My first thought was to find a phone service pedestal. Buried cable has solid wires, not stranded; and pedestals often have short ends lying about that were chopped off by the punchdown tool. But the only pedestals I could find outside the cabin were for power service, so no luck there. And even if I had found a phone pedestal, I’m sure rooting around it for 2″ pieces of wire would have been pretty obvious terrorist activity, and I would have ended up somewhere that I wouldn’t be blogging about the experience.

While I was walking about looking for pedestals, I thought of twist-ties. I don’t know whether there were any in the cabin, and I think the wire in them is more like 28- or 30-gauge anyway. But they might have worked in a pinch.

Still, I had a better idea by the time I got back, and the telephone pedestal idea was on the right track.

Phone Cable — that No One Will Miss

Breadboard with telephone wire jumpers

I pulled the phone jack off the wall, figuring that if the cabin was old enough for the phone service to have been wired with two-pair cable, and since it only had a single-line phone, I could clip the unused ends off the black and yellow wires; and as new as it was, it likely had four-pair cable, so I could clip the unused green and brown pairs; and as an absolute worst case, I could cut off some of the two feet of excess cable that telephone installers seem to like to cram into the box and reterminate the jack myself with a little bit less cable.

Bingo! Four-pair cable, jack wired for two lines even though only one is used, green and brown pairs wrapped back around the jacket, snip! and about four 5″ pieces of wire for me. The ribbon cable to the pushbutton is moved to a safer place, and all is well with the world.

Oh, and I could have had about eight 2′ pieces of wire, and no one would have been the wiser.

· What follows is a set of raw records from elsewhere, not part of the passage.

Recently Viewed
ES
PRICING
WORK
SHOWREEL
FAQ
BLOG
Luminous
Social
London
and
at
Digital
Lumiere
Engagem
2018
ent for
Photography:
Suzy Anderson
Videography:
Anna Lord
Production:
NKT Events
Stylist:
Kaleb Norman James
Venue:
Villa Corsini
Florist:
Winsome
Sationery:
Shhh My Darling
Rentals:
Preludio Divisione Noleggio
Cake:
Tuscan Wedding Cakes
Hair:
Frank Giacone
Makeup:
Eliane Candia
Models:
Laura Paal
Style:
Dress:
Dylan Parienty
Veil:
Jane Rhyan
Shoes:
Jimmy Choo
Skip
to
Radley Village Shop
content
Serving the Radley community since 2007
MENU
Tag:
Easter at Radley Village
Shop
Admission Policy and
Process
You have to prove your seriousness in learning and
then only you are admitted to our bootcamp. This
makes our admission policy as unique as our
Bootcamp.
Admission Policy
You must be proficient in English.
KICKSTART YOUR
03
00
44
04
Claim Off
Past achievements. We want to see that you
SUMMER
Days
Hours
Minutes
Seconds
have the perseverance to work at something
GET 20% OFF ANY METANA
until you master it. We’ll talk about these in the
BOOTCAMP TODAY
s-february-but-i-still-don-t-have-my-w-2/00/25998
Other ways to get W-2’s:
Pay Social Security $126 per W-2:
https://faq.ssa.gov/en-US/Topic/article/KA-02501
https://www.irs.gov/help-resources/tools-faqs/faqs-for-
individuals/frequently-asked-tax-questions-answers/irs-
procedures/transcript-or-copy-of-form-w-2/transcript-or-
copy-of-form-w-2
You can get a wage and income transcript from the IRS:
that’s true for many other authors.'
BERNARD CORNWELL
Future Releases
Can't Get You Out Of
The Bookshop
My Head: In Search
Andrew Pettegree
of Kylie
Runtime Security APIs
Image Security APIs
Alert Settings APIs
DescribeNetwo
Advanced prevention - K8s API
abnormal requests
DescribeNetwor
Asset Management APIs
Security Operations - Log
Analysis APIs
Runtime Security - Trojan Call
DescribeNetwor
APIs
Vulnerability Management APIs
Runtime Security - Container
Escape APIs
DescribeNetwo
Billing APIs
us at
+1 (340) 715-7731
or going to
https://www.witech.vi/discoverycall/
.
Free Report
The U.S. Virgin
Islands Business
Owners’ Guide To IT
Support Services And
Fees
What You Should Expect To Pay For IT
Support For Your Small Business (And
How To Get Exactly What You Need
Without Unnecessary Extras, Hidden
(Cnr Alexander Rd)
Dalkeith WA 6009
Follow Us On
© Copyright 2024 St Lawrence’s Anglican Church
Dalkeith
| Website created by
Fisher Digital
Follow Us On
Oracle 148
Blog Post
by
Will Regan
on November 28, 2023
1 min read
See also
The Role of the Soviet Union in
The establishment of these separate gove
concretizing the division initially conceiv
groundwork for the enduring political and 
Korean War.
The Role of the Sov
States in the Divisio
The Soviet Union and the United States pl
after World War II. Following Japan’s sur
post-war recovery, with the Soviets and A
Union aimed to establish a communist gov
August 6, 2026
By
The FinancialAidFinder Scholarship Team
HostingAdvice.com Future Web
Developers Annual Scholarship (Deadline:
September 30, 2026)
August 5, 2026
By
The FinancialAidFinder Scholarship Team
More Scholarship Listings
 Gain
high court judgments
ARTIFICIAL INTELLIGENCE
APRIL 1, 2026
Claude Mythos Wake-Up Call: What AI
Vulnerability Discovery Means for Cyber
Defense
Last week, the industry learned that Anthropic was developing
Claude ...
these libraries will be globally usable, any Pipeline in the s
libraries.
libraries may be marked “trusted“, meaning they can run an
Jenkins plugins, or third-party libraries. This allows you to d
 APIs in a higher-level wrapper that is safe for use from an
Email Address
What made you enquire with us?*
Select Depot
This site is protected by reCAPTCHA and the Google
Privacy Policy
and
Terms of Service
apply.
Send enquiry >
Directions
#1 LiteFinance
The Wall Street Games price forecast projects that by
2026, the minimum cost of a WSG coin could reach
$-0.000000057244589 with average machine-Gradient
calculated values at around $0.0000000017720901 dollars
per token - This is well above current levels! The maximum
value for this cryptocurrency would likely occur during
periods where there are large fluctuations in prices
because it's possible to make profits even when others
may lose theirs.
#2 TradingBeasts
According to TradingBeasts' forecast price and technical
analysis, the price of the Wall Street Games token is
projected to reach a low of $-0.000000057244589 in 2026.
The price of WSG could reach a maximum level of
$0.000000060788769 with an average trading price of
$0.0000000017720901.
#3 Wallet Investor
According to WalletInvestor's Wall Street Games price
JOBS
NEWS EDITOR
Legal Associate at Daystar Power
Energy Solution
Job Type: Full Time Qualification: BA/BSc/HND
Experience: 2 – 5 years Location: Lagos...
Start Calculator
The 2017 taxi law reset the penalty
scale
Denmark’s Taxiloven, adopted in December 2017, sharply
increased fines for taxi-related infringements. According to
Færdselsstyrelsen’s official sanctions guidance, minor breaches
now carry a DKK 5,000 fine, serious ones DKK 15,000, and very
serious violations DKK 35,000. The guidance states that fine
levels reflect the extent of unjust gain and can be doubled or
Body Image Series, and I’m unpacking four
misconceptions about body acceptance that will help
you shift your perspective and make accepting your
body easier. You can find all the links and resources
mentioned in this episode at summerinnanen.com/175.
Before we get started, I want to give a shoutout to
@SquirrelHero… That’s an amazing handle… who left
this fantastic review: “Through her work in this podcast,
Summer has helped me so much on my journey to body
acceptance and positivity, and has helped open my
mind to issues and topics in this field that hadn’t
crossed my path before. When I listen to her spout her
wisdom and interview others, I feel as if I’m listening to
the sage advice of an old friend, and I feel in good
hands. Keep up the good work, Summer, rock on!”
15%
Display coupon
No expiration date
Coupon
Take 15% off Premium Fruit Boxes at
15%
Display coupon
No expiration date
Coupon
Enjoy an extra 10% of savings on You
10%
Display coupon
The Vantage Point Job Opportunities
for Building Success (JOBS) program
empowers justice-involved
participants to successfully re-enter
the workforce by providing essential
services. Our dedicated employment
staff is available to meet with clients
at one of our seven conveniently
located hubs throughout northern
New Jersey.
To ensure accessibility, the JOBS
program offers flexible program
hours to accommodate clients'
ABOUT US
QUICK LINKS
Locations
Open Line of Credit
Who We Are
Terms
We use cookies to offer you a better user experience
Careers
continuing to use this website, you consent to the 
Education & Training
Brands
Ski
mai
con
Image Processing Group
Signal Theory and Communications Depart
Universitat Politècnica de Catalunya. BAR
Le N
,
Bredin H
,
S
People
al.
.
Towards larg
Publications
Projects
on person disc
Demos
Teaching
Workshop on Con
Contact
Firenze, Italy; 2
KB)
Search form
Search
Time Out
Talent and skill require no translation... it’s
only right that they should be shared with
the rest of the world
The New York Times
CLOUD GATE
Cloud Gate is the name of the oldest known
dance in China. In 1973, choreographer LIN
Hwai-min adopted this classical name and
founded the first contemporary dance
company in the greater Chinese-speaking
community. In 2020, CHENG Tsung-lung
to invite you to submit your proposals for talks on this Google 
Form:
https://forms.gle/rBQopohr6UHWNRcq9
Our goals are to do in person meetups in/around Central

8 Responses to “Wire-Scrounging Challenge”

  1. brenden says:

    Before I clicked I was ready to suggest phone cable, darnit! Other ideas: paperclips and an old light bulb.

  2. Bill says:

    I’ve used wire-ties before, but they’re not solder-friendly.

  3. Mr. INTJ says:

    I’ve actually been looking for solid wire for my breadboard. I used to have pounds of the old solid phone cable, but I wasn’t able to locate any easily (although cannibalizing the wiring in my house hadn’t occurred to me. Finding 24 AWG solid wire at various stores around town is tougher than it should be, and when you do find it, you have to buy a $14 roll. Feh, I bought a kit.

  4. Keith Neufeld says:

    Mr. INTJ, I used to have scads of 24-gauge telco wire that was perfect for breadboards, but I can’t find where it all went and I’m afraid it may have gone to the scrapyard, even before the current copper scrap craze.

    I do have more 26-gauge on hand than I’ll ever use, and it does work in breadboards (just not as nicely), and I’m happy to share with my friends. If you want some, I could ship a “stick” of cable your way.

  5. Zack Nelson says:

    I’ve found 22-gauge to work well with breadboards. This pack seems to be in most every radioshack. http://www.radioshack.com/product/index.jsp?productId=2049745&cp=2032058.2032227.2032239&parentPage=family

  6. TLHarrell says:

    When I was in gradeschool, out the back of the fields along the side road there was a large telco box that was frequently being serviced. At lunch/recess, I’d usually score hunks of the cable from the guy working in the box… and would do so at least once a week. If you have kids, tell them to watch for such activities and ask for bits of wire. They’ll supply you with enough to keep you breadboarding for a lifetime! For the kids, the very colorful wire also makes great crafty items.

  7. sonicj says:

    2 line telephone wire was the first thing that popped in my head!

  8. Joshua Hutson says:

    I have have used some HVAC cable behind my thermostat. Sometimes it can be stranded or larger (18AWG) gauge so you have to watch for that but mostly it is solid like teleco wire. Just like the telco installers they leave plenty in the wall Depending on if you have a gas unit or electric unit there usually are some paris not used as well if you did not have the spare length. Door bells usually have some to pare from the transformer to the button that is suitable.